The following description gives an explanation of how principal components analysis can be computed. The actual algorithm described below is not used in any standard program, but the commonly used algorithms can only be explained using mathematical concepts from linear algebra.

Computing the first component

As discussed on the main Principal Components Analysis page, PCA analyzes a Correlation Matrix and infers components that are consistent with the observed correlations.

Each component is created as a weighted sum of the existing variables. PCA starts by trying to find the single component which best explains the observed correlations between the variables.

Consider the following three variables:

v1	v2	v3
1	1	1
2	3	5
3	2	2
4	5	3
5	4	4

The correlation matrix of the three variables is:

	v1	v2	v3
v1	1.0	.8	.4
v2	.8	1.0	.6
v3	.4	.6	1.0

Note that there are moderate-to-strong correlations between all of the variables. Thus, any underlying component must be correlated with all the variables. A first guess then is that our new component could simply be the sum of each of the existing variables:

\(Component = 1.0 \times v1 + 1.0 \times v2 + 1.0 \times v3\)

The resulting component matrix, which shows the correlation between each of the variables and the computed component, is then:

	Component
v1	.856
v2	.934
v3	.778

These correlations are all very high and thus our estimated component is a pretty good component. However, it can be improved. Looking again at the correlation matrix, reproduced below again, we can deduce that our original guess of giving equal weights to the different components was a touch naïve. Note that v2 has the highest average correlation with all the variables. Thus, if we were instead to give a higher weight to v2 when estimating our component we will likely end up with marginally higher correlations with all the variables. Similarly, note that v3 has the lowest average correlation, and thus by the same argument it should be given a lower weight.

	v1	v2	v3
v1	1.0	.8	.4
v2	.8	1.0	.6
v3	.4	.6	1.0

Using trial and error, we can deduce that the optimal formula for computing the component is:

\(Component = 1.0 \times v1 + 1.086 \times v2 + 0.866 \times v3\)

Note that we have not multiplied v1 by anything other than 1. This is because the numbers that are multiplied by the other variables are relative to v1 having a weight of 1. If we were to put a weight other than 1 next to v1 we would then have to multiply each of these other weights by this number. For example, the following weights are the ones generated by SPSS (and shown in the Component Score Coefficient Matrix) and you can see that their relativities are the same:

\(Components = 1.0 \times v1 + 1.086 \times v2 + 0.866 \times v3\)

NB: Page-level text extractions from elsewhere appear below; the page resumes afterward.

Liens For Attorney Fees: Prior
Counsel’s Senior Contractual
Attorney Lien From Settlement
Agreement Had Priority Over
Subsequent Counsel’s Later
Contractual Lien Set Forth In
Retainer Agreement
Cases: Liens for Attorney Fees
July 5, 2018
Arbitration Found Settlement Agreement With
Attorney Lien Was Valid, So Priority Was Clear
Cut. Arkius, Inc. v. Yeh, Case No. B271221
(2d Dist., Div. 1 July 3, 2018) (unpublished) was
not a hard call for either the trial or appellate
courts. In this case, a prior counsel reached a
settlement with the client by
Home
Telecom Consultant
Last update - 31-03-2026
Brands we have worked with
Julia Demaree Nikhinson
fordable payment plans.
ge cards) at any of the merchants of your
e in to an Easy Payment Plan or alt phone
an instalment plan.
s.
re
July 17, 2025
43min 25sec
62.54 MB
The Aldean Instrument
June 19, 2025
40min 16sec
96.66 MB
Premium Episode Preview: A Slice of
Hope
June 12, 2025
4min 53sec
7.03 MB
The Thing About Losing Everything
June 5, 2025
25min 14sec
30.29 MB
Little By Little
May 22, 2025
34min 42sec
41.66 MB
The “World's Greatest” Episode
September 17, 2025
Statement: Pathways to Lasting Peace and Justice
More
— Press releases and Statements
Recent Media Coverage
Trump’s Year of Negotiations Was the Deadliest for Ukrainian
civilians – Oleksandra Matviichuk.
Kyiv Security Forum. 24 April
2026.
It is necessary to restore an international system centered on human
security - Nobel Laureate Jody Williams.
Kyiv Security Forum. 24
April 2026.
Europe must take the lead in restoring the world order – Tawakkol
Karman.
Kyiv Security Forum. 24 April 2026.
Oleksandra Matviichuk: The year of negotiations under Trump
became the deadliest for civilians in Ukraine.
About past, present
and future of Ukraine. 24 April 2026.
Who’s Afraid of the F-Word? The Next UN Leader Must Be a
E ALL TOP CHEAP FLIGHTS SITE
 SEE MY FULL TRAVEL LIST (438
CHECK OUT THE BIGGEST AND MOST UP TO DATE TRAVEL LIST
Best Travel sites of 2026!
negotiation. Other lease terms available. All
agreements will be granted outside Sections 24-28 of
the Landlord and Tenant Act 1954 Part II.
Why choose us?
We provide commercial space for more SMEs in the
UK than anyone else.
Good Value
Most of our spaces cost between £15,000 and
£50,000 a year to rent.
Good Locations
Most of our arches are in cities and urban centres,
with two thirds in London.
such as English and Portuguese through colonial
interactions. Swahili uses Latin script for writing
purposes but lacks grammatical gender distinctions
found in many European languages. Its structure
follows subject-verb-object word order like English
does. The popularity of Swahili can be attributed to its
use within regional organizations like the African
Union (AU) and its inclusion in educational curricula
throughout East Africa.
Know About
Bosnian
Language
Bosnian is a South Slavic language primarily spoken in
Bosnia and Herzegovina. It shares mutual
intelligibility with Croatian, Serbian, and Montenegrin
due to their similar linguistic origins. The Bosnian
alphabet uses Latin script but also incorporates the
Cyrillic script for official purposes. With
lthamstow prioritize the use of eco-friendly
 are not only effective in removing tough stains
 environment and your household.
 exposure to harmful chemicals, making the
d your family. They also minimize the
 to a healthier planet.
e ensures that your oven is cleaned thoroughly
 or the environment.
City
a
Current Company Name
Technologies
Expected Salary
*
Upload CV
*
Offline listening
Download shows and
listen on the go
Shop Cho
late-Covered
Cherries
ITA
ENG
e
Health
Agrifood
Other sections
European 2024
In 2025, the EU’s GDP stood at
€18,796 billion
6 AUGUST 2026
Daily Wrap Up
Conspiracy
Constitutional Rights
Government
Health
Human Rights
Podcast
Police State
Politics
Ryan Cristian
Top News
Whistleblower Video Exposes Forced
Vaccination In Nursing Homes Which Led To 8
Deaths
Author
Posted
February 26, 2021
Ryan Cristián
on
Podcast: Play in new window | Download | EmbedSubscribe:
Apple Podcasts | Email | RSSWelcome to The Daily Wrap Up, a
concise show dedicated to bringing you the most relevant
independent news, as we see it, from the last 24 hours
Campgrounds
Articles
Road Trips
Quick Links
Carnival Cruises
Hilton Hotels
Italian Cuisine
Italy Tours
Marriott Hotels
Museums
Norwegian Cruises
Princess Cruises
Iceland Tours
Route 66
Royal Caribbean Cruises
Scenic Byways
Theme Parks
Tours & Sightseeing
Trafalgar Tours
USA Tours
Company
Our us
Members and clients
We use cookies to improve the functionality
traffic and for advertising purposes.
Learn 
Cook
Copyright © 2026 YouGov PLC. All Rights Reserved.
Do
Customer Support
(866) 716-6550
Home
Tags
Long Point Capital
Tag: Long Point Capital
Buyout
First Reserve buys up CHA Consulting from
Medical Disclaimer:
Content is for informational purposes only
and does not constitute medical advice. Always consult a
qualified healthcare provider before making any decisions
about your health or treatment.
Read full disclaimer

Computing the remaining components

The next component is computed as follows:

Regression is used to predict each variable based on its component.
The residuals of the regression model are then computed.
The correlation matrix is computed using the residuals.
The same basic process as described above is performed to create a second component.
These steps are then repeated until the number of components is equal to the number of variables.

Rotation

Typically, Varimax Rotation is performed to aid interpretation.